# Problem statement
In the records, each line holding "some" must be reported.

═════ Data section

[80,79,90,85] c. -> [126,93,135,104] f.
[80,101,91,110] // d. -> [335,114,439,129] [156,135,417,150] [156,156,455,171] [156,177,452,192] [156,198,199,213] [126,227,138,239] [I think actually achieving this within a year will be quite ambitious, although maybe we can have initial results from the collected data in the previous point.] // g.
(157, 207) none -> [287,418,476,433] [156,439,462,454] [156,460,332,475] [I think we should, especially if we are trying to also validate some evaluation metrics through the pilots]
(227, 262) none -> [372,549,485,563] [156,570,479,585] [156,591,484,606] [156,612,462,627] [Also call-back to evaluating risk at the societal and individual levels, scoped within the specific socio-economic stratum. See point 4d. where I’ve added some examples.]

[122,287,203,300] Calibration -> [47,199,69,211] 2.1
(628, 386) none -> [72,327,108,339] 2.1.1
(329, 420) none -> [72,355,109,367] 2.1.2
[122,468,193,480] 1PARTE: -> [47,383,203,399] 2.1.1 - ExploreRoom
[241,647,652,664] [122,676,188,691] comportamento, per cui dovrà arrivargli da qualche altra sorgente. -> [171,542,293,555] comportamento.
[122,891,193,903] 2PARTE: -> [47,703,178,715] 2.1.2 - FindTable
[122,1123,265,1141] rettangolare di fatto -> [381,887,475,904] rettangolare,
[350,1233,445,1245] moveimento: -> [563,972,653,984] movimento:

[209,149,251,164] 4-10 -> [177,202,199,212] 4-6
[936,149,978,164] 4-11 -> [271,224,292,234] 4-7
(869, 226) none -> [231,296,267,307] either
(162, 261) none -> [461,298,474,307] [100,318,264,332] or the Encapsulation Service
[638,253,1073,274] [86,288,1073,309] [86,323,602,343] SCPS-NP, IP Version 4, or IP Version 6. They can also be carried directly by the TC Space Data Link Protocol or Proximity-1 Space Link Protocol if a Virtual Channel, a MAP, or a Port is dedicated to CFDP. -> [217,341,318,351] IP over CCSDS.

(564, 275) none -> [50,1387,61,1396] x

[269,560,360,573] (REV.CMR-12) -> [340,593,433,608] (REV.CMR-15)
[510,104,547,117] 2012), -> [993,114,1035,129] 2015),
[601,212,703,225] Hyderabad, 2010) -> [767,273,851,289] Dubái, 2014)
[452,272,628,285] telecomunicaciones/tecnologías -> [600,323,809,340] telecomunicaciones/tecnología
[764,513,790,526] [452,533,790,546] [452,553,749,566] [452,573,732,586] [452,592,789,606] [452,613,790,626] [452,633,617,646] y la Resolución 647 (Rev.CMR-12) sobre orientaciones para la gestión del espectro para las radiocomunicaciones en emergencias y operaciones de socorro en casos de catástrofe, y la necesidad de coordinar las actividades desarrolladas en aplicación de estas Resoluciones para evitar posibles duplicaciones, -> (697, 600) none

══════════

# Written reply
(157, 207) none -> [287,418,476,433] [156,439,462,454] [156,460,332,475] [I think we should, especially if we are trying to also validate some evaluation metrics through the pilots]
(227, 262) none -> [372,549,485,563] [156,570,479,585] [156,591,484,606] [156,612,462,627] [Also call-back to evaluating risk at the societal and individual levels, scoped within the specific socio-economic stratum. See point 4d. where I’ve added some examples.]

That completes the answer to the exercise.